Since the 2000 season, she has been a member of the U.S. National team. And this year, the Americans just finished the 2003 Women's World Cup where they earned a bronze medal with a win over Canada. Reddick started the majority of the games for the U.S. as a defender, while tallying 2 goals for the tournament, including this header here against North Korea.
"The whole national team experience is my favorite moment. This World Cup is something I am never going to forget because of how fun it was and how amazing the experience was."
Being on the top collegiate women's soccer team as well as one of the best international teams has given Reddick a lot of shining moments.

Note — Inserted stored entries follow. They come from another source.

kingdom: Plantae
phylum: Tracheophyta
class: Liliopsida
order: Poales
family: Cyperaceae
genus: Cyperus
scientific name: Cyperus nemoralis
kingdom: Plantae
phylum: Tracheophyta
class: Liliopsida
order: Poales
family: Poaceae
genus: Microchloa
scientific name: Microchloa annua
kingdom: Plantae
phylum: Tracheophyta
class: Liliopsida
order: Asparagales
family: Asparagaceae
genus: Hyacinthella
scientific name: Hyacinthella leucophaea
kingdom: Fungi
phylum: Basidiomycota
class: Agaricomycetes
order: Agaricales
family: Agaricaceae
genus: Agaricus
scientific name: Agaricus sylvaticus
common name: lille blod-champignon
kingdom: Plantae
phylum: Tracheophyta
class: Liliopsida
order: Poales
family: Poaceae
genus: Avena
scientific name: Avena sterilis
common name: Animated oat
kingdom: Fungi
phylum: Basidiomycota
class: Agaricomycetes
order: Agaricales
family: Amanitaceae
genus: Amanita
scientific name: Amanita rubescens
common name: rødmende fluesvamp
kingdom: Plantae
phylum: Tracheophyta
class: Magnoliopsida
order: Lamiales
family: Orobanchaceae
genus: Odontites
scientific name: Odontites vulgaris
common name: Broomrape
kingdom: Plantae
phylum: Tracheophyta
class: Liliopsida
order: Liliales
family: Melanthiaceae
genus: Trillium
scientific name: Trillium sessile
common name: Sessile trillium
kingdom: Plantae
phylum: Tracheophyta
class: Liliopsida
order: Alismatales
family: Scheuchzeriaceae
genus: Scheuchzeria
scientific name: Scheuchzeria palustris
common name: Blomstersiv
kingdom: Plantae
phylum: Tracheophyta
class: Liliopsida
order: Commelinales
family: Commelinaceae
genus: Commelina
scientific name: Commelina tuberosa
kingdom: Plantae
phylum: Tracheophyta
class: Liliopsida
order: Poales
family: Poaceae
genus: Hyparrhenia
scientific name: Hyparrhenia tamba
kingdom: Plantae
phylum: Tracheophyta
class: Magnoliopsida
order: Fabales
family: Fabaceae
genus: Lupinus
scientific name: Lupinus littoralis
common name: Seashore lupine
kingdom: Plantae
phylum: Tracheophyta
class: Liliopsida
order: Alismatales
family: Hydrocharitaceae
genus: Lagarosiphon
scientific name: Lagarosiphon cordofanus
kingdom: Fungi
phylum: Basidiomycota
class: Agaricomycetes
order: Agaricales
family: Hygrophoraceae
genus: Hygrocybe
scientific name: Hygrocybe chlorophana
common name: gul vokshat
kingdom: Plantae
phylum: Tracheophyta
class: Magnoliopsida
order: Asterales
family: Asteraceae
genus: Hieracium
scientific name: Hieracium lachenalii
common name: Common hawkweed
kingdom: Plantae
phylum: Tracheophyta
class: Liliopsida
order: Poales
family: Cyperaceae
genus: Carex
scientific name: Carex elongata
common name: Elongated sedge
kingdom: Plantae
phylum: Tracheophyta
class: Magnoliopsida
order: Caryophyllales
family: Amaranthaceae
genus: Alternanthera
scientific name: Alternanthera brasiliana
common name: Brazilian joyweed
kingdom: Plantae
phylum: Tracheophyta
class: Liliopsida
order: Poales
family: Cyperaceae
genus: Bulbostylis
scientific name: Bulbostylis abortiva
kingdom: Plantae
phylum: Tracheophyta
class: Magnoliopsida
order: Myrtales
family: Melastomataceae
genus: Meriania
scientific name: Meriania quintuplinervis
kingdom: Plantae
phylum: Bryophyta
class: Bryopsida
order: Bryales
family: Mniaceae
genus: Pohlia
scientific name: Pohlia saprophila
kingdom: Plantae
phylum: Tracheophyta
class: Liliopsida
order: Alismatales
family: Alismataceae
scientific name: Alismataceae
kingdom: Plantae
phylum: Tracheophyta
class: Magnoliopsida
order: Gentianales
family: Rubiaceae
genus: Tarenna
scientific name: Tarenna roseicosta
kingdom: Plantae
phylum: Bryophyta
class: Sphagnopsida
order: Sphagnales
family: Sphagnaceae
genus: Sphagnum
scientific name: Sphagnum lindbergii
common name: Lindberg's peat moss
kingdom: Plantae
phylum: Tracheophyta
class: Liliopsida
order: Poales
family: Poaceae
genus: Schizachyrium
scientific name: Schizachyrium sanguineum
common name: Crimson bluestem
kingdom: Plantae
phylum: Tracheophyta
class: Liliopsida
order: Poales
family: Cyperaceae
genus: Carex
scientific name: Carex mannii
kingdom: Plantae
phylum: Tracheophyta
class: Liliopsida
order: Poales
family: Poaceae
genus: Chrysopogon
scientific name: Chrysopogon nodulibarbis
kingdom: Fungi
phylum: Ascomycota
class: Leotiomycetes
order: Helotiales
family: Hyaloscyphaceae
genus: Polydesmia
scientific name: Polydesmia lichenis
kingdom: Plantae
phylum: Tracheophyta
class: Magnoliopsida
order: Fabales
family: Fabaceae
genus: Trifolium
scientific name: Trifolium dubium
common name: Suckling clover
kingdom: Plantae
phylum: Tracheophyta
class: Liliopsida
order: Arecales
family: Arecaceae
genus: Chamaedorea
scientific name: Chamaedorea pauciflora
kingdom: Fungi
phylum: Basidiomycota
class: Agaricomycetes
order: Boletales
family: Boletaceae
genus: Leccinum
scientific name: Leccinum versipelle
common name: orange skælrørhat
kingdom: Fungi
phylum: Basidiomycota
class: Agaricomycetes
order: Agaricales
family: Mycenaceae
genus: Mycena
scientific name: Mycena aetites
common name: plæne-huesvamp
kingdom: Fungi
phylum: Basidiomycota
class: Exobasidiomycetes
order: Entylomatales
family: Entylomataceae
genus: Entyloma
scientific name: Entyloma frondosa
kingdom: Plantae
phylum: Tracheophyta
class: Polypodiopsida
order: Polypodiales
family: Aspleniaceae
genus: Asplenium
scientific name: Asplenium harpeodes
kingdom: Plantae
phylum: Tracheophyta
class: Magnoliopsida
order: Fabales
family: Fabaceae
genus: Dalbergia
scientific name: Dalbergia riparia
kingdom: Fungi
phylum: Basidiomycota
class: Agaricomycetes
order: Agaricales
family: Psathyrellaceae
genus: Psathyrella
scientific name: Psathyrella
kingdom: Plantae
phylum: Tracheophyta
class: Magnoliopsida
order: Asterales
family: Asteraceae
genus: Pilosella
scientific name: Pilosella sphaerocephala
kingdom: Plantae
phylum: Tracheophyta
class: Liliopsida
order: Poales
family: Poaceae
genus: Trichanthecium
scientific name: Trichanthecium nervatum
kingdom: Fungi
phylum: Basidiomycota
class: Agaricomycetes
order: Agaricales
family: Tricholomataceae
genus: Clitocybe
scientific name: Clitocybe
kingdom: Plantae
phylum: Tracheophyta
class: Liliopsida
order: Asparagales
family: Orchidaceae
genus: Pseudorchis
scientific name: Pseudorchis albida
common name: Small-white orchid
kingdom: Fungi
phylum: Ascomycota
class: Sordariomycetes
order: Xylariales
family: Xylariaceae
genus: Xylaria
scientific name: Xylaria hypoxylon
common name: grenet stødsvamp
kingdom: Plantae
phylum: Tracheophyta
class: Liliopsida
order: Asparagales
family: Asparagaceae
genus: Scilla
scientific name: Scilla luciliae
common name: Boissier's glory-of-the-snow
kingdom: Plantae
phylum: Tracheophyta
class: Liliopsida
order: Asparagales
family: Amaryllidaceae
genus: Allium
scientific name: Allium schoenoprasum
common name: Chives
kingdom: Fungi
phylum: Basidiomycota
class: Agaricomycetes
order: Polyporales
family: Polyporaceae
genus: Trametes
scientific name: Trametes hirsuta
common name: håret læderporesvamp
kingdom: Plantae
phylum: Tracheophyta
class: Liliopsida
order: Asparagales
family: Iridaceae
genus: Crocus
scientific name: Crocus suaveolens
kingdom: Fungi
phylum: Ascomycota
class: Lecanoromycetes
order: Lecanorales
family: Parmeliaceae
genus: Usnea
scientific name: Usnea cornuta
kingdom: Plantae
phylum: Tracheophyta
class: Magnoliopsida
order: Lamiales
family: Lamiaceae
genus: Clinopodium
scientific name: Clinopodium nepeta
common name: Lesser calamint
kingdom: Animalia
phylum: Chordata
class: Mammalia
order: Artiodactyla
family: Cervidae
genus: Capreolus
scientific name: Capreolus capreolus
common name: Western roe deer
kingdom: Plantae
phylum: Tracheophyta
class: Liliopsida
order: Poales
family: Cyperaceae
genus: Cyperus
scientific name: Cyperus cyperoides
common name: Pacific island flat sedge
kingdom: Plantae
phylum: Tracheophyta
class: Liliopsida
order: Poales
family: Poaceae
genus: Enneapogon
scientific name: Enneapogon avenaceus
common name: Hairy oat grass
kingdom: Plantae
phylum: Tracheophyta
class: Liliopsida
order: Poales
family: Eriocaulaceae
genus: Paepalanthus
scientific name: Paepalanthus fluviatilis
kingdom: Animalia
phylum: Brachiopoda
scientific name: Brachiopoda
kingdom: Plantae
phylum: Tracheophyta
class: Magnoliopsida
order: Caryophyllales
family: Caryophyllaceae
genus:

But for her, it's not just about winning.
"It's a game where sometimes things just don't go your way because of the way that soccer is played. But it's so much fun because everyday it's a different game, it's a fun game, and the competition is always there."
Away from soccer, Reddick enjoys spending time with her friends and family. North Carolina Coach Anson Dorrance says she is just a great person all around.
"Well, she's an amazing young woman not just as an extraordinary soccer player but just a fine person with great character and moral fiber, unbelievably likeable, and wonderfully loyal, and she just has so many fine qualities."
Because of her duties on the national team, and her studies at the University of North Carolina, Reddick rarely has time to return home to Birmingham. However, her love for her native state is strong.
"Coming from Alabama is definitely special. Nobody on this team is from Alabama, or has really experienced Alabama until they came and played England here. They don't know the kind of pride and passion I have for this state because I think it is so great and I think it's world's best kept secret."
Reddick will now return to Chapel Hill, North Carolina to try to lead the Tar Heels to their 17th national championship. She will also continue to play on the national team where the Americans will attempt to win a Gold Medal at next Summer's Olympics in Athens, Greece.
For Alabama Public Radio, I'm Bobby Puppione.